Worms. Can't live with 'em, can't kill 'em. Usually can't kill 'em.
I COULD sum up Effing Worms, but the description IN the game is so succinct that I might as well just post a screencap:
Not enough? Okay. Here's the not-so-skinny: you're a worm. A biiiig worm. Human beings running about on the surface offend you and make your tummy rumble. Eat the bastards. Giant worms don't need storylines, they just need meals. So, from a purely game play perspective, Effing Worms is a fast-paced mission to guide your worm about and make it as large as possible by eating things. Eat enough things in one go and you'll enter a frenetic rage that will speed up your worm. Between levels you can choose evolutions that will make your worm faster, tougher and altogether more deadly.
But, yeah, at the end of the day you're just out to eat stuff.
Effing Worm's controls are a little confusing, but only at first. Utilizing WASD or the arrow keys, you can throttle your worm into high gear by holding up or W, then use right/D or left/A to change its angle and direction. A little like a gas pedal and a steering wheel in a car, though this car eats people. The controls will grow on you in no time, and I had few issues with them, aside from the occasional difficulty of locking onto tiny targets.

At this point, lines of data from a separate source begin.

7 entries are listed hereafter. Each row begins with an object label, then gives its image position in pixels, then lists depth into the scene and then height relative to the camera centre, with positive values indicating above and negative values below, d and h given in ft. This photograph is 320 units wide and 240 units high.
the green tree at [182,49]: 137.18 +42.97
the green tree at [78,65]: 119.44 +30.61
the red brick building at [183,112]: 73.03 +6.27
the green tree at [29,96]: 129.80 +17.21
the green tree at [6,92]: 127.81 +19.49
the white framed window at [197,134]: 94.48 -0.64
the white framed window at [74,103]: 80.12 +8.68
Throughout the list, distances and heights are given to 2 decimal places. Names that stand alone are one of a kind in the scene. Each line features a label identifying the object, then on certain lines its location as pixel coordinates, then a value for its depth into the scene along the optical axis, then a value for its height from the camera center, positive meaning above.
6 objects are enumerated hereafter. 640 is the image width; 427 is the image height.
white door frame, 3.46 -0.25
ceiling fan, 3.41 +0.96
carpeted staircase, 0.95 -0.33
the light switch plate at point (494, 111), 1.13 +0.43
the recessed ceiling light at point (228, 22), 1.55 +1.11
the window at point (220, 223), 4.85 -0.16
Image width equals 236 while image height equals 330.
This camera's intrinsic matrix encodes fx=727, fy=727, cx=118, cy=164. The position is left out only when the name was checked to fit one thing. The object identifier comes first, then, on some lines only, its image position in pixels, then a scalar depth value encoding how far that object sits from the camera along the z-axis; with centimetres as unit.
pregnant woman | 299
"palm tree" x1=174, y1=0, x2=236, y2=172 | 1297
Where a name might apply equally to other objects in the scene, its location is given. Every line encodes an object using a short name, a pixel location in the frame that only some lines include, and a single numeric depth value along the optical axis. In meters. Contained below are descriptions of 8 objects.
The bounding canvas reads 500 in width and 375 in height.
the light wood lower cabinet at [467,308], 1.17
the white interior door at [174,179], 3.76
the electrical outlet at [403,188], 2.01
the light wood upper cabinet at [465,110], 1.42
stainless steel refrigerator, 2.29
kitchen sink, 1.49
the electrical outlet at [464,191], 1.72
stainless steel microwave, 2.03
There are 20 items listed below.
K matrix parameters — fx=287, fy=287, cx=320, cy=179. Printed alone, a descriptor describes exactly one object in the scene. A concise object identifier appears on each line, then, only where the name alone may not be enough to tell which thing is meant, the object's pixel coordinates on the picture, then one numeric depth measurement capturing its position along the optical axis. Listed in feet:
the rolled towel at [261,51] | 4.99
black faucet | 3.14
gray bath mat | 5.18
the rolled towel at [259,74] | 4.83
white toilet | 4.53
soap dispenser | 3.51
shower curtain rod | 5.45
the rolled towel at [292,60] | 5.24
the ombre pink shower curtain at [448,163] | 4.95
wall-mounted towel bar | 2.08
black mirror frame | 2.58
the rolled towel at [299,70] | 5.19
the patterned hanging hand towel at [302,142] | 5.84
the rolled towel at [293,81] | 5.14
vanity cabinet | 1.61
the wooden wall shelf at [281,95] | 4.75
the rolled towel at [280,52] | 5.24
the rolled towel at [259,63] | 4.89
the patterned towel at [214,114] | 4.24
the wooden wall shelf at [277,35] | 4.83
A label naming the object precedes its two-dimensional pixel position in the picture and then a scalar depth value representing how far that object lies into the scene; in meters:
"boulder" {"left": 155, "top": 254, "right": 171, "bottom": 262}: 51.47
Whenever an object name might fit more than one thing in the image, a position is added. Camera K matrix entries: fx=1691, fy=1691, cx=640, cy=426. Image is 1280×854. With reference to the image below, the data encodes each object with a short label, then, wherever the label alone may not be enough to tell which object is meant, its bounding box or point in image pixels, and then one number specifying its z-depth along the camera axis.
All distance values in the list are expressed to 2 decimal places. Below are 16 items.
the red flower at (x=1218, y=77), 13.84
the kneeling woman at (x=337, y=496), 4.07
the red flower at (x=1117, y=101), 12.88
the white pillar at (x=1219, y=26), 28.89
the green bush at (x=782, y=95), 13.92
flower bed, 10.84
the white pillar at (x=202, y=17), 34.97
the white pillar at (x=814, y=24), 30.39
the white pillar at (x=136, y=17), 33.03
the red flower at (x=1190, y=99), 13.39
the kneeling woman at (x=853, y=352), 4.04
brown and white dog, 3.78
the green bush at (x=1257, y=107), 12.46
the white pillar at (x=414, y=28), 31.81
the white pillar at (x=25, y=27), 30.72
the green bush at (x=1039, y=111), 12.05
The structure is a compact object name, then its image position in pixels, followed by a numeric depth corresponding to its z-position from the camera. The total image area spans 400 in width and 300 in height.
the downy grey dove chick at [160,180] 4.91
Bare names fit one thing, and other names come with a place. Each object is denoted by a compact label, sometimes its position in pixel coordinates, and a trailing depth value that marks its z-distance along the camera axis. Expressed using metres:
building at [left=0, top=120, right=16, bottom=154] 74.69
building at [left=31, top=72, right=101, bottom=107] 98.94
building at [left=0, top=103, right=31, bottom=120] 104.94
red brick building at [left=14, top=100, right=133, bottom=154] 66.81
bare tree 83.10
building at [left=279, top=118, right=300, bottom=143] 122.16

Effing Worms ain't the cream of the crop, but it's not bad, either. The graphics are basic but sleek, and though the environment around you never changes you won't care about the background anyway - too busy hunting teensy humans. The worm itself is definitely the most impressive visual, going from a wee little thing -
- to a ridiculous monstrosity.
It's so sad watching your children grow into adults.
Effing Worms sports two songs: one that's low key and one that's head-banging, guitar-shredding mayhem. Both are okay, and they're suitable for their respective purposes (not-out-of-the-ground-yet and surprise!). Not wowed, but not disgusted.
Effing Worms is not a difficult game, and I highly doubt it was meant to be difficult. The only challenge in the game stems from choosing speed over bulk when accepting wormy upgrades, as speed makes it easier to miss targets and decreases your worm's potential bulk and overall health. You need to keep eating humans and avoiding military weaponry to stay alive, and that's tough to do when you miss your meals every time you come around for another pass.
By the end, Effing Worms is (by the game's own admission) just a sandbox slaughterfest where it's almost impossible to die, assuming you don't stop moving. That does not, however, make the game less fun - it's just stupid fun.
Effing Worms is not high art. This title exists for pure, bloody mayhem. It's a great way to unwind after stress, especially if you're interested in seeing all of the visual combinations you can achieve by evolving your worm. Highly recommended - I'll be going back to play this thing again.